TIFF Review: ‘The Birth of a Nation’ is Familiar But Effective

There is little doubt Nate Parker has made a potentially good film, but what keeps it from being a great film is its maker, that same Parker, who as the director and star has turned an important film into something of a vanity piece. The movie is good and he is good in it, but it takes a long, long time getting to the rebellion, and there are a lot of close-ups and monologues for Parker before the film comes to a violent conclusion. Other directors have done it, I know, just as other directors have attempted to tell stories from the American Holocaust that was slavery, and that often leaves this film feeling clichéd, familiar. That said, it has moments that soar, moments of horror as all films about slavery do, much heartache and pain, and love.

As a white man I will never understand what it is to be hated for the color of my skin, or prejudiced against We live in far more civilized times so I cannot even begin to feel what the slaves on America felt.
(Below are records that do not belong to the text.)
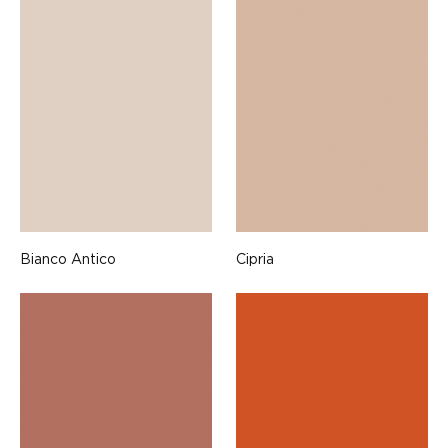
Bianco Antico
Cipria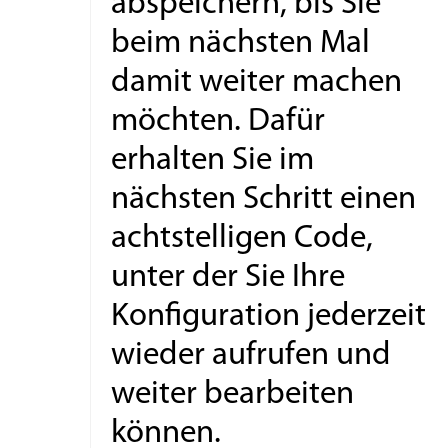
abspeichern, bis Sie
beim nächsten Mal
damit weiter machen
möchten. Dafür
erhalten Sie im
nächsten Schritt einen
achtstelligen Code,
unter der Sie Ihre
Konfiguration jederzeit
wieder aufrufen und
weiter bearbeiten
können.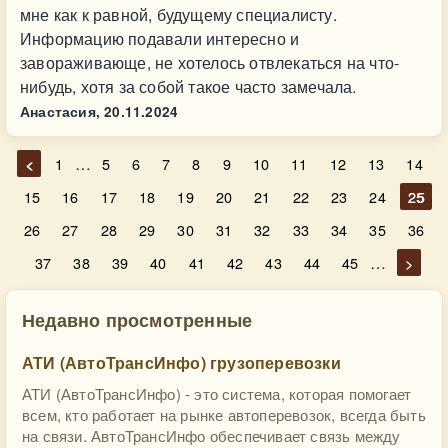
мне как к равной, будущему специалисту.
Информацию подавали интересно и
завораживающе, не хотелось отвлекаться на что-
нибудь, хотя за собой такое часто замечала.
Анастасия,
20.11.2024
…
<
1
5
6
7
8
9
10
11
12
13
14
15
16
17
18
19
20
21
22
23
24
25
26
27
28
29
30
31
32
33
34
35
36
…
37
38
39
40
41
42
43
44
45
>
Недавно просмотренные
АТИ (АвтоТрансИнфо) грузоперевозки
АТИ (АвтоТрансИнфо) - это система, которая помогает
всем, кто работает на рынке автоперевозок, всегда быть
на связи. АвтоТрансИнфо обеспечивает связь между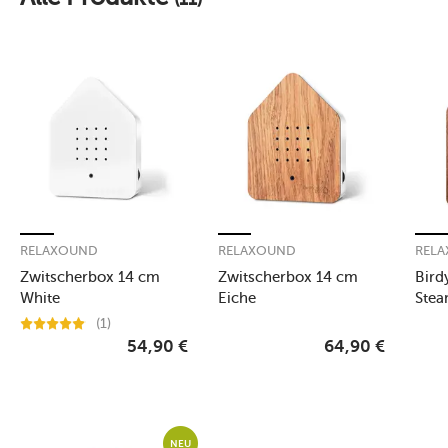
RELAXOUND
RELAXOUND
REL
Zwitscherbox 14 cm
Zwitscherbox 14 cm
Bird
White
Eiche
Ste
(1)
54,90
€
64,90
€
NEU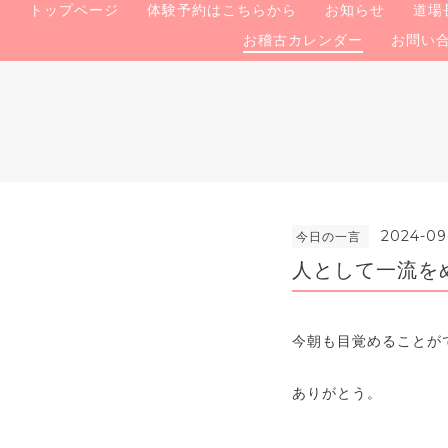
トップページ
体験予約はこちらから
お知らせ
道場
お稽古カレンダー
お問い
2024-09
今日の一言
人として一流をめ
今朝も目覚めることが
ありがとう。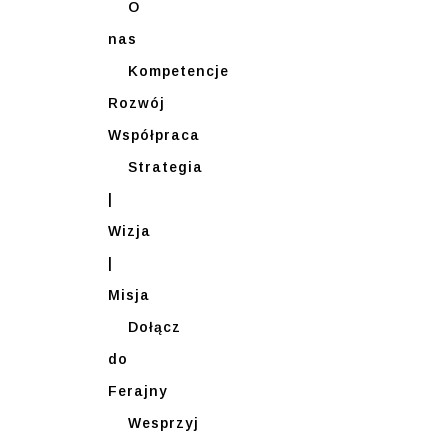
O
nas
Kompetencje
Rozwój
Współpraca
Strategia
|
Wizja
|
Misja
Dołącz
do
Ferajny
Wesprzyj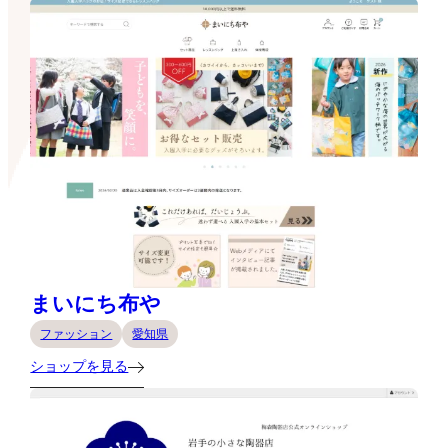
まいにち布や
ファッション
愛知県
ショップを見る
Their pain goes much deeper than their skin that is for sure; it bruised their souls and in many ways still does.

Nat (Nate Parker) is marked as a man of God while still a child and grows into a fiery preacher for the slaves on the various plantations in the South, the hope being he can help to quell any uprisings the masters fear. Realizing they are outnumbered by the slaves this has become and would remain a very real fear.

As he moves from place to place with his master, his one time play mate Samuel (Armie Hammer) more and more he sees the atrocities committed against the slaves, horrible things such as rape and beatings until finally he cannot bear it and something is done to his wife and then to him. He decides, with the other men, to lash out against the masters and bring them down.

Parker is a very good actor, and he gets to do a lot of acting in the film, as he has written himself a plum role. So good is his part, no one else, save Hammer and Jackie Earle Haley as a slave hunter get a chance to do very much.

I liked the film, very much, though I felt it was a little too familiar, and that we have been here before. It is handsomely shot, beautifully put together for a picture that had so little money, and takes some bold risks in its narrative and images. For so long the title of the film has meant a racist filled study of the Civil War with white actors in black face playing blacks, not anymore, Parker has given us The Birth of a Nation, one filled with great power and truth.